I am not smoker, but I saw the stress that my father and several relatives went through went they quit smoking. With all the stress currently on the President, I think people should cut him some slack on his smoking.
I was surprised to hear he was a smoker when I heard about it on NPR. They said that he never allows himself to be photographed while smoking–for the kids, I guess.
They also joked that we should let him have this simple vice. With so much pressure, and so much power, if that’s what he turns to, we’re in good shape.
My parents were horrified when, aged 5, I told them I was “thinking about quitting smoking today” at breakfast – I’d been copying the shearers on the farm and going behind the sheds for a smoke. After the general panic subsided, they asked me to show them what I meant. What I was doing was just holding cigarettes and mimicking their behaviour, and then copying adult conversations about quitting.
I am not sure that younger children make the President Obama – smoking link, but rather that your President needs to set an example for the adults who smoke in front of children.
I think that the power of suggestion, whereby children imitate adults in all their vices, is the real issue here, however subtle the distinction.
If I’m not mistaken, Michelle and he made a deal that if he were to run for president, he would have to quit smoking. Actually, I believe this was well-publicized.
I was surprised that they still sold candy cigarettes when I was a kid (late 80s), and I’m still surprised they’re still around. I guess the anit-smoking people are too busy making commercials featuring people who have to talk through a hole their throat.
No, probably not, but children tend to be focus on superficial details.
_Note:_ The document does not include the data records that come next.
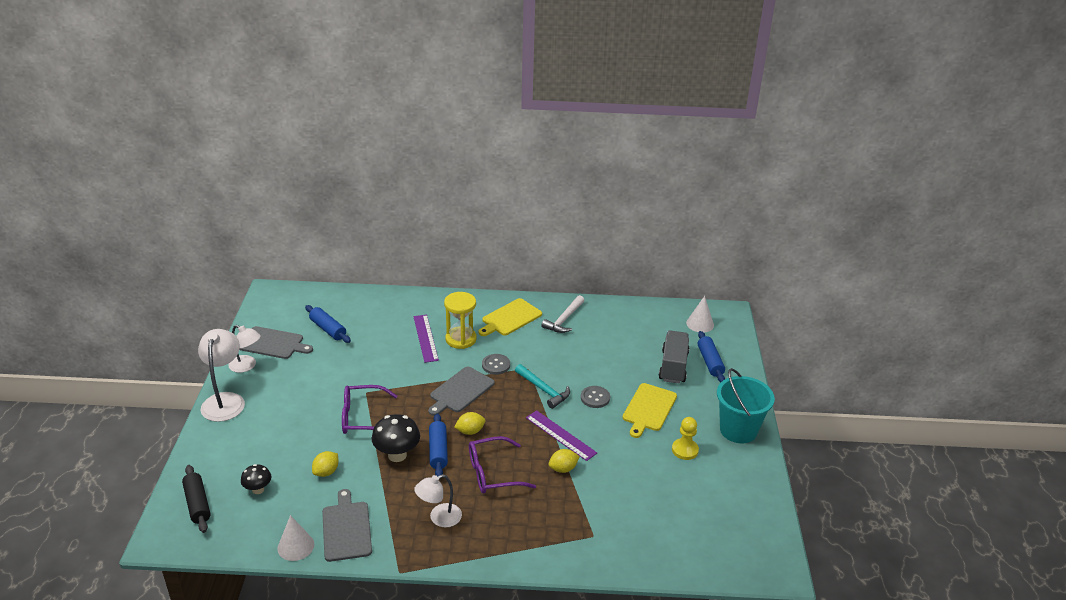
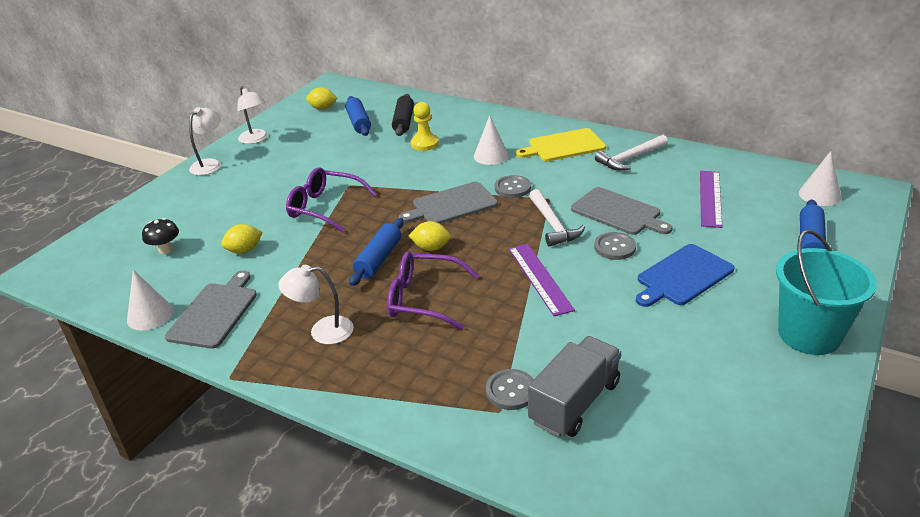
camera: 30 degrees right, 0 degrees up
black rolling pin [182,465,211,533] -> black rolling pin moved to [392,94,414,136]
white lamp [198,329,245,422] -> white lamp [189,107,221,175], size x0.66
grey cutting board [239,326,313,359] -> grey cutting board moved to [571,187,672,235]
black mushroom [371,414,420,462] -> none
purple ruler [413,315,439,363] -> purple ruler moved to [700,171,722,228]
yellow hourglass [444,292,477,349] -> white cone [474,116,509,165]
turquoise hammer [515,364,570,409] -> white hammer [529,189,585,247]
yellow lemon [549,449,580,473] -> yellow lemon moved to [306,87,337,110]
yellow cutting board [622,383,677,438] -> blue cutting board [636,244,734,307]
grey truck [659,330,689,383] -> grey truck moved to [528,336,621,437]
yellow pawn [672,417,699,460] -> yellow pawn moved to [411,102,439,151]
none -> grey button [486,369,534,410]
Good thing adults don’t do that…
Please God! Don’t let him stop now or the whole Western World will fall!
The story I read said the only way Michelle would agree to a presidential run was if he quit smoking, which he says he did.
I’m pretty sure many states have banned candy cigs. I used to get them off the ice cream truck when I was a kid, and I wound up smoking for 20 years. Quitting was the hardest thing I ever did, so I certainly hope he got that over with before adding all this new stress to his life.